Viterbi and backtracking. The most basic way to get a score is by implementing the Viterbi algorithm (global alignment) for profile HMMs. Strictly speaking, the search application doesn't require us to do backtracking. However being able to look at the alignments directly is extremely useful for debugging purposes, and you will almost certainly want to do backtracking.
Getting a log odds score. You will definitely want to be working in log space. So the scores that you are dealing with in the alignment algorithm will be log probabilities, and the final score from Viterbi will be log of the probability of the best path. This kind of a score is sensitive to sequence length (the probability goes down the longer the sequence), which is bad for the search application. A simple solution is to calculate a second score for a random model. The easiest way to do this is to (repeatedly) shuffle the sequence you are aligning, getting the average score of the shuffled sequence against the model. Subtracting this from the real (unshuffled) score gives a log odds, which is not sensitive to length and is suitable for the search application.
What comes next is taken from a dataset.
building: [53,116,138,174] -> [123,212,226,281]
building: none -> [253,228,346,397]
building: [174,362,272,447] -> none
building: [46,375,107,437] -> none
On the forward algorithm. For this project, it is sufficient to implement Viterbi and use that in search.py. However, if you are so motivated, you could additionally implement the forward algorithm which considers all possible alignment paths, and is very powerful for finding distant protein similarities. As was the case for Viterbi, you will want to work in log space here. This makes the forward algorithm a bit tricky. In it you are required to add probabilities. Doing that directly would mean coming out of log space, which is not a good idea (either for accuracy or efficiency). Fortunately, numpy has a function, numpy.logaddexp which takes two numbers in log, and does the equivalent of 1) exponentiating them, 2) adding the result, and 3) putting it back in log.
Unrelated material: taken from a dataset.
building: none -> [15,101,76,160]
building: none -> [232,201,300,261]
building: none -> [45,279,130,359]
Once you are done, please write me a text file, notes.txt, giving an overview of how you set up your code, and what files it's located in. Please also discuss the strategy you took for testing your code, and any other comments that are relevant. Put notes.txt in your working directory, and then compress the whole thing back into a zipfile (also call this hmmAlign.zip). Submit the zip file at the submission site.
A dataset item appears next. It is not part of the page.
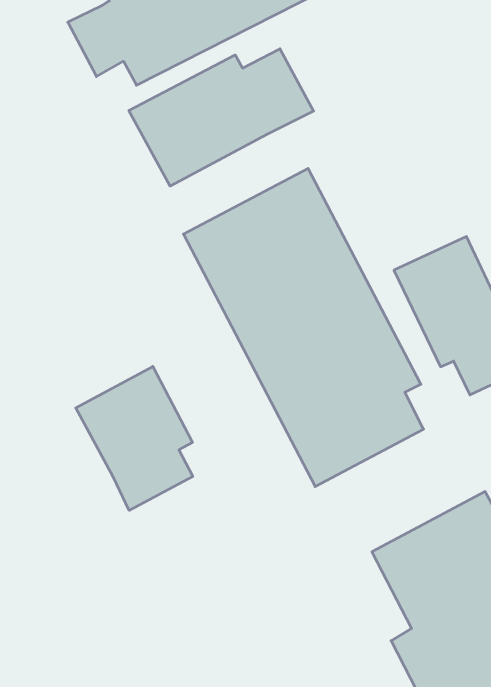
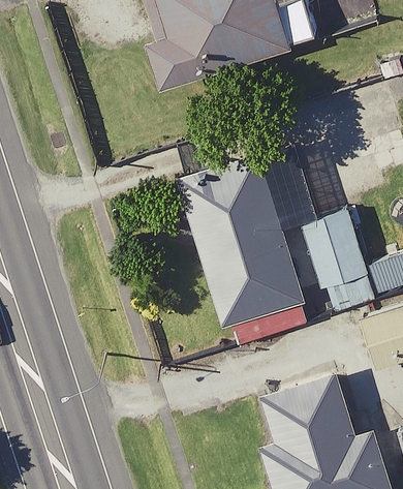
building: [129,49,314,186] -> none
building: [76,366,193,510] -> none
Albery, W.J. and Knowles, J.R., 1976. Evolution of enzyme function and the development of catalytic efficiency. Biochemistry, 15(25), pp.5631-5640.
Durbin, R., Eddy, S.R., Krogh, A. and Mitchison, G., 1998. Biological sequence analysis: probabilistic models of proteins and nucleic acids. Cambridge university press.
Nagano, N., Orengo, C.A. and Thornton, J.M., 2002. One fold with many functions: the evolutionary relationships between TIM barrel families based on their sequences, structures and functions. Journal of molecular biology, 321(5), pp.741-765.